An exact transcript of all the records is the expected answer.

*MATERIAL SUPPLIED*:
◆ ◆ ◆ ◆ ◆ ◆ ◆

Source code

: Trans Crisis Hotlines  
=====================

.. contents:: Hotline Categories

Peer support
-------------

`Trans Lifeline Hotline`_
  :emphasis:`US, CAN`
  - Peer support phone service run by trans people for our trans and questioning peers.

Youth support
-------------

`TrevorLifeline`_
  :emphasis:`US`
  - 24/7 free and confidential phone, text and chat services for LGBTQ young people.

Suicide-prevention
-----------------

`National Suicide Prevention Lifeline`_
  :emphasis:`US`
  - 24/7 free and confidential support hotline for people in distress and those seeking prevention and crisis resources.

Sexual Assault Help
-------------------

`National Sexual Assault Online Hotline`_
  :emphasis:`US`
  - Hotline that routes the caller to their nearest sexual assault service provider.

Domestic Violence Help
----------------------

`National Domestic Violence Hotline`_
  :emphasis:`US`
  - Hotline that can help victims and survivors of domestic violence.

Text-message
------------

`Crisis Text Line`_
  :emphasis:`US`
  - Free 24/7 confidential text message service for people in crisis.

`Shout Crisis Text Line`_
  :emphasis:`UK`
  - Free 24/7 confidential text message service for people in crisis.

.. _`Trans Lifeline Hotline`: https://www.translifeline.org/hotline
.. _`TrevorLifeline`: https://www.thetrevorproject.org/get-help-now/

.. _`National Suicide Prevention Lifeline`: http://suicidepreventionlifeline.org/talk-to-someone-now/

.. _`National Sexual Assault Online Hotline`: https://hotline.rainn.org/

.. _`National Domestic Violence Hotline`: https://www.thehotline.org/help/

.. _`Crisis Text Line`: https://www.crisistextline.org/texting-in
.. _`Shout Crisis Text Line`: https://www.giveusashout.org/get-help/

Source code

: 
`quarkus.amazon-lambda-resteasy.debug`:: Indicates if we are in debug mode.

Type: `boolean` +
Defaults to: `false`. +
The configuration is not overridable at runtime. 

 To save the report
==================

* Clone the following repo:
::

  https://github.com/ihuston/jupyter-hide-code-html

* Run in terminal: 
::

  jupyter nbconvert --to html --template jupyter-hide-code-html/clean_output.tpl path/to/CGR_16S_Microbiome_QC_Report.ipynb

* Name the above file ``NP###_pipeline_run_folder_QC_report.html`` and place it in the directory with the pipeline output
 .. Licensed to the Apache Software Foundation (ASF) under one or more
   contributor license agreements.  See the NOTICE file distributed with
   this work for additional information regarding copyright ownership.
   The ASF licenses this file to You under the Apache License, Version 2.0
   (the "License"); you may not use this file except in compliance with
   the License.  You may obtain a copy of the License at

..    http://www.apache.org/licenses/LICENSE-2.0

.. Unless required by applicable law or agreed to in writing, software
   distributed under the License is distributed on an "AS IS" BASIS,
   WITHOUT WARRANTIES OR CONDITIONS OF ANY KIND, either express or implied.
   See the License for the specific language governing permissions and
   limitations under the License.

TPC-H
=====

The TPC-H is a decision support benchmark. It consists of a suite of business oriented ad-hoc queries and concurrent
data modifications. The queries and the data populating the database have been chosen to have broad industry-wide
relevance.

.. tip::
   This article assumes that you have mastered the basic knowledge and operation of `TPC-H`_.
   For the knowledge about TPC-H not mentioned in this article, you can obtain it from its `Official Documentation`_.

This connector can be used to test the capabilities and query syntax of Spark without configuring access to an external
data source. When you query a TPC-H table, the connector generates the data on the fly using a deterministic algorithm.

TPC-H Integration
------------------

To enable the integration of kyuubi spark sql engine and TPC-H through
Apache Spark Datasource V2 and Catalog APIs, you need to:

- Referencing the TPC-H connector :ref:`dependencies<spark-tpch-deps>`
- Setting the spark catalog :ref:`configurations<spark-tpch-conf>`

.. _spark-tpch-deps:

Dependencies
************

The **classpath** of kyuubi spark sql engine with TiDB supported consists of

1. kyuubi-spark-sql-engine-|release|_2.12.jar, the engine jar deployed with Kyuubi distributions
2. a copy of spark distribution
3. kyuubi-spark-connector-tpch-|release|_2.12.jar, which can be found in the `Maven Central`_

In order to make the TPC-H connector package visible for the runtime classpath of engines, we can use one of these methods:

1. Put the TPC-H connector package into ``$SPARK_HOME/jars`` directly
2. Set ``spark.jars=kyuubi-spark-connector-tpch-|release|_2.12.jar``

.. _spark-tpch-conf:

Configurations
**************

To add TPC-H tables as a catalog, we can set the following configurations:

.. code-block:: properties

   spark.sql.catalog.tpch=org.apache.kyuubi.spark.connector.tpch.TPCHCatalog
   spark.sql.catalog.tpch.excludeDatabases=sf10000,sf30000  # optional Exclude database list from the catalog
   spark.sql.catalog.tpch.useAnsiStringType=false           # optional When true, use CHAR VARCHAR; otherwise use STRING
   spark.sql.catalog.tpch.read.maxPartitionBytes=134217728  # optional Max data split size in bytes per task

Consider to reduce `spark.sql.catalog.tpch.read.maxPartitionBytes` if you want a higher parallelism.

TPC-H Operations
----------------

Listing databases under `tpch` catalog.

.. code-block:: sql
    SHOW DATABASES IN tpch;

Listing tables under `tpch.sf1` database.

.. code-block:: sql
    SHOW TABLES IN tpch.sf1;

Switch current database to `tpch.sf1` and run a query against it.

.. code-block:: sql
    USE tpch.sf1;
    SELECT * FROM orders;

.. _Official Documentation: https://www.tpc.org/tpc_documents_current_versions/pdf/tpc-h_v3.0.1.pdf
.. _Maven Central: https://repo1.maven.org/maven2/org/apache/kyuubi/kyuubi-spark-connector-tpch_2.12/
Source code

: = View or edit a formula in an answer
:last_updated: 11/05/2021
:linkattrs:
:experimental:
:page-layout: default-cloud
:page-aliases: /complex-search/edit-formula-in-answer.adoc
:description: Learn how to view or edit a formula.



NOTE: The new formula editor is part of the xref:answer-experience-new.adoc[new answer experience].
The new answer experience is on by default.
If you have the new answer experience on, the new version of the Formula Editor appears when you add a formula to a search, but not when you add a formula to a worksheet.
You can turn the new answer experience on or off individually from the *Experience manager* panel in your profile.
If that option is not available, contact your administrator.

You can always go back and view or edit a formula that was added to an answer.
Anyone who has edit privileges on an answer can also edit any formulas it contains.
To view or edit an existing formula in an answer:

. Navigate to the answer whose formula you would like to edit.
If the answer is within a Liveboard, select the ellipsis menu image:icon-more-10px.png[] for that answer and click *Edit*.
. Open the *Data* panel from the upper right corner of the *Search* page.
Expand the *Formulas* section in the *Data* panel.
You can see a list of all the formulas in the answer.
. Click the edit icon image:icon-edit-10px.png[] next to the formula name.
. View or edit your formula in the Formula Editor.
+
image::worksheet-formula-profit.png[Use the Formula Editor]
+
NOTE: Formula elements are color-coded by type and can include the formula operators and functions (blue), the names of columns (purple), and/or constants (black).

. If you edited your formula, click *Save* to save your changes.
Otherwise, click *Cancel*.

◆ ◆ ◆ ◆ ◆ ◆ ◆

*EXERCISE SOLUTION*:
Source code

: Trans Crisis Hotlines  
=====================

.. contents:: Hotline Categories

Peer support
-------------

`Trans Lifeline Hotline`_
  :emphasis:`US, CAN`
  - Peer support phone service run by trans people for our trans and questioning peers.

Youth support
-------------

`TrevorLifeline`_
  :emphasis:`US`
  - 24/7 free and confidential phone, text and chat services for LGBTQ young people.

Suicide-prevention
-----------------

`National Suicide Prevention Lifeline`_
  :emphasis:`US`
  - 24/7 free and confidential support hotline for people in distress and those seeking prevention and crisis resources.

Sexual Assault Help
-------------------

`National Sexual Assault Online Hotline`_
  :emphasis:`US`
  - Hotline that routes the caller to their nearest sexual assault service provider.

Domestic Violence Help
----------------------

`National Domestic Violence Hotline`_
  :emphasis:`US`
  - Hotline that can help victims and survivors of domestic violence.

Text-message
------------

`Crisis Text Line`_
  :emphasis:`US`
  - Free 24/7 confidential text message service for people in crisis.

`Shout Crisis Text Line`_
  :emphasis:`UK`
  - Free 24/7 confidential text message service for people in crisis.

.. _`Trans Lifeline Hotline`: https://www.translifeline.org/hotline
.. _`TrevorLifeline`: https://www.thetrevorproject.org/get-help-now/

.. _`National Suicide Prevention Lifeline`: http://suicidepreventionlifeline.org/talk-to-someone-now/

.. _`National Sexual Assault Online Hotline`: https://hotline.rainn.org/

.. _`National Domestic Violence Hotline`: https://www.thehotline.org/help/

.. _`Crisis Text Line`: https://www.crisistextline.org/texting-in
.. _`Shout Crisis Text Line`: https://www.giveusashout.org/get-help/

Source code

: 
`quarkus.amazon-lambda-resteasy.debug`:: Indicates if we are in debug mode.

Type: `boolean` +
Defaults to: `false`. +
The configuration is not overridable at runtime. 

 To save the report
==================

* Clone the following repo:
::

  https://github.com/ihuston/jupyter-hide-code-html

* Run in terminal: 
::

  jupyter nbconvert --to html --template jupyter-hide-code-html/clean_output.tpl path/to/CGR_16S_Microbiome_QC_Report.ipynb

* Name the above file ``NP###_pipeline_run_folder_QC_report.html`` and place it in the directory with the pipeline output
 .. Licensed to the Apache Software Foundation (ASF) under one or more
   contributor license agreements.  See the NOTICE file distributed with
   this work for additional information regarding copyright ownership.
   The ASF licenses this file to You under the Apache License, Version 2.0
   (the "License"); you may not use this file except in compliance with
   the License.  You may obtain a copy of the License at

..    http://www.apache.org/licenses/LICENSE-2.0

.. Unless required by applicable law or agreed to in writing, software
   distributed under the License is distributed on an "AS IS" BASIS,
   WITHOUT WARRANTIES OR CONDITIONS OF ANY KIND, either express or implied.
   See the License for the specific language governing permissions and
   limitations under the License.

TPC-H
=====

The TPC-H is a decision support benchmark. It consists of a suite of business oriented ad-hoc queries and concurrent
data modifications. The queries and the data populating the database have been chosen to have broad industry-wide
relevance.

.. tip::
   This article assumes that you have mastered the basic knowledge and operation of `TPC-H`_.
   For the knowledge about TPC-H not mentioned in this article, you can obtain it from its `Official Documentation`_.

This connector can be used to test the capabilities and query syntax of Spark without configuring access to an external
data source. When you query a TPC-H table, the connector generates the data on the fly using a deterministic algorithm.

TPC-H Integration
------------------

To enable the integration of kyuubi spark sql engine and TPC-H through
Apache Spark Datasource V2 and Catalog APIs, you need to:

- Referencing the TPC-H connector :ref:`dependencies<spark-tpch-deps>`
- Setting the spark catalog :ref:`configurations<spark-tpch-conf>`

.. _spark-tpch-deps:

Dependencies
************

The **classpath** of kyuubi spark sql engine with TiDB supported consists of

1. kyuubi-spark-sql-engine-|release|_2.12.jar, the engine jar deployed with Kyuubi distributions
2. a copy of spark distribution
3. kyuubi-spark-connector-tpch-|release|_2.12.jar, which can be found in the `Maven Central`_

In order to make the TPC-H connector package visible for the runtime classpath of engines, we can use one of these methods:

1. Put the TPC-H connector package into ``$SPARK_HOME/jars`` directly
2. Set ``spark.jars=kyuubi-spark-connector-tpch-|release|_2.12.jar``

.. _spark-tpch-conf:

Configurations
**************

To add TPC-H tables as a catalog, we can set the following configurations:

.. code-block:: properties

   spark.sql.catalog.tpch=org.apache.kyuubi.spark.connector.tpch.TPCHCatalog
   spark.sql.catalog.tpch.excludeDatabases=sf10000,sf30000  # optional Exclude database list from the catalog
   spark.sql.catalog.tpch.useAnsiStringType=false           # optional When true, use CHAR VARCHAR; otherwise use STRING
   spark.sql.catalog.tpch.read.maxPartitionBytes=134217728  # optional Max data split size in bytes per task

Consider to reduce `spark.sql.catalog.tpch.read.maxPartitionBytes` if you want a higher parallelism.

TPC-H Operations
----------------

Listing databases under `tpch` catalog.

.. code-block:: sql
    SHOW DATABASES IN tpch;

Listing tables under `tpch.sf1` database.

.. code-block:: sql
    SHOW TABLES IN tpch.sf1;

Switch current database to `tpch.sf1` and run a query against it.

.. code-block:: sql
    USE tpch.sf1;
    SELECT * FROM orders;

.. _Official Documentation: https://www.tpc.org/tpc_documents_current_versions/pdf/tpc-h_v3.0.1.pdf
.. _Maven Central: https://repo1.maven.org/maven2/org/apache/kyuubi/kyuubi-spark-connector-tpch_2.12/
Source code

: = View or edit a formula in an answer
:last_updated: 11/05/2021
:linkattrs:
:experimental:
:page-layout: default-cloud
:page-aliases: /complex-search/edit-formula-in-answer.adoc
:description: Learn how to view or edit a formula.



NOTE: The new formula editor is part of the xref:answer-experience-new.adoc[new answer experience].
The new answer experience is on by default.
If you have the new answer experience on, the new version of the Formula Editor appears when you add a formula to a search, but not when you add a formula to a worksheet.
You can turn the new answer experience on or off individually from the *Experience manager* panel in your profile.
If that option is not available, contact your administrator.

You can always go back and view or edit a formula that was added to an answer.
Anyone who has edit privileges on an answer can also edit any formulas it contains.
To view or edit an existing formula in an answer:

. Navigate to the answer whose formula you would like to edit.
If the answer is within a Liveboard, select the ellipsis menu image:icon-more-10px.png[] for that answer and click *Edit*.
. Open the *Data* panel from the upper right corner of the *Search* page.
Expand the *Formulas* section in the *Data* panel.
You can see a list of all the formulas in the answer.
. Click the edit icon image:icon-edit-10px.png[] next to the formula name.
. View or edit your formula in the Formula Editor.
+
image::worksheet-formula-profit.png[Use the Formula Editor]
+
NOTE: Formula elements are color-coded by type and can include the formula operators and functions (blue), the names of columns (purple), and/or constants (black).

. If you edited your formula, click *Save* to save your changes.
Otherwise, click *Cancel*.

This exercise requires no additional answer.